### Page excerpt
==========

Adopting a child has really turned my world upside down, and I realize I have reflected surprisingly little on this subject over the last year. When we decided to adopt, I was firmly convinced that what defined a parent was not just the act of giving birth to a child, but whatever relationship we subsequently have with the child. In a way, I always felt that it makes no difference to parenting, whether you are a biological or adoptive parent. But this one year has taught me that adoptive parenting is definitely different. It poses different challenges, and at some level offers different satisfactions.
The first big challenge is the lack of preparation time. Yeah, there is never enough time to prepare for a baby. But I had less than a week to prepare for it. One Monday morning I was told they had identified a child free for adoption and friday evening, she was home. We hadnt even come round to thinking we needed soft baby tissues at home, before she was actually home.
Preparing for a child is not just about getting the house ready for it. There was a complete lack of mental preparation. I had no time to hand in my notice or seek maternity leave from work. My husband had already made many commitments from work and could not even take a day off as paternity leave. In fact, I hadn’t even developed the stamina to carry an eight month old child for longer than five minutes.
Secondly, and this is what surprised me the most, there is also insecurity within the parents. I was frankly stunned to realize this. I never believed biology is destiny and never accepted the fact that just by giving birth to a child, there is a special bond formed. But with my daughter, I was constantly worried that she will not attach herself to me. That I will only be one of the figures in her long list of interchangeable carers. More than a year later, that fear still remains. As I wrote once before, I feel happy when she trots away to day care. At the same time, I feel a pang. Has the day care teacher replaced me in her life?
But enough of the challenges. Let’s look at what gives you a high. For me, it is a whole sense of discovery with my daughter everyday. Because right from the beginning, I accepted, nay, expected her to be different from me. She is social, she is mischievous, she is sporty, she is all the things I never was as a child. In fact I am not even social as an adult. I once wrote about how I will always be an outsider in Ahmedabad, because I cannot dance to the beats of a garba instinctively. My daughter, at one and a half instinctively catches the beats of a garba and dandya (Community dances in Gujarat, which is organized specially during the Navratri, the nine day festival celebrating the Goddess in September-October).
I strongly beleived in Khalil Gibrans words, ‘Your children are not your children, they are the sons and daughters of life longing for itself’. But I guess putting it in practice would have been difficult. We always have some expectations that our children will be like us, and dont fully respect that they are individuals, untill they get much older. With my daughter, I didnt have a choice. She was already an individual when she was handed to me at 8 months.

==========

### Supplied information
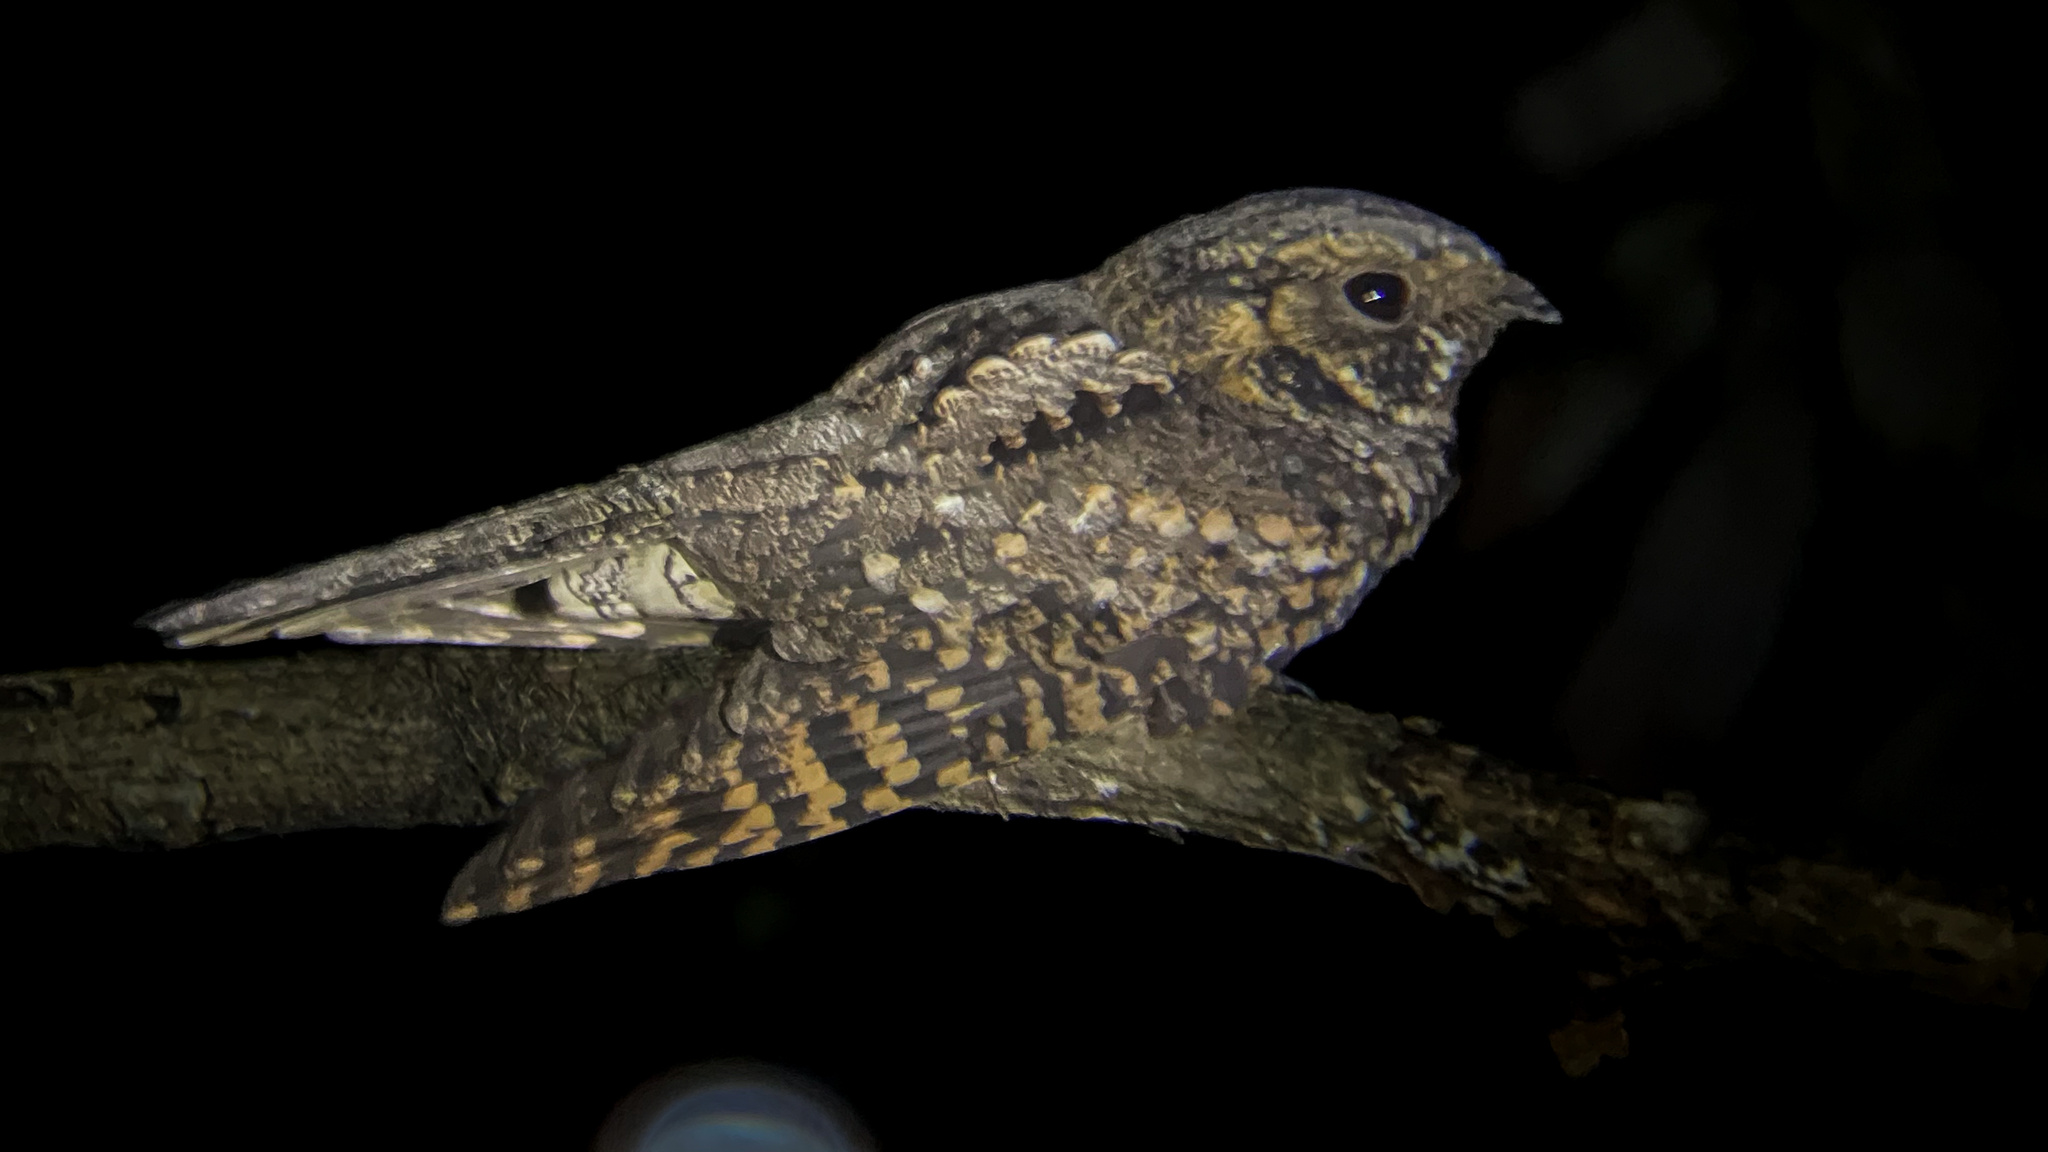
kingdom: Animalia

==========

### Task to complete
Copy out word for word everything in the piece on adopting a child from "Secondly, and this" down to "in her life?".

### Finished exercise
Secondly, and this is what surprised me the most, there is also insecurity within the parents. I was frankly stunned to realize this. I never believed biology is destiny and never accepted the fact that just by giving birth to a child, there is a special bond formed. But with my daughter, I was constantly worried that she will not attach herself to me. That I will only be one of the figures in her long list of interchangeable carers. More than a year later, that fear still remains. As I wrote once before, I feel happy when she trots away to day care. At the same time, I feel a pang. Has the day care teacher replaced me in her life?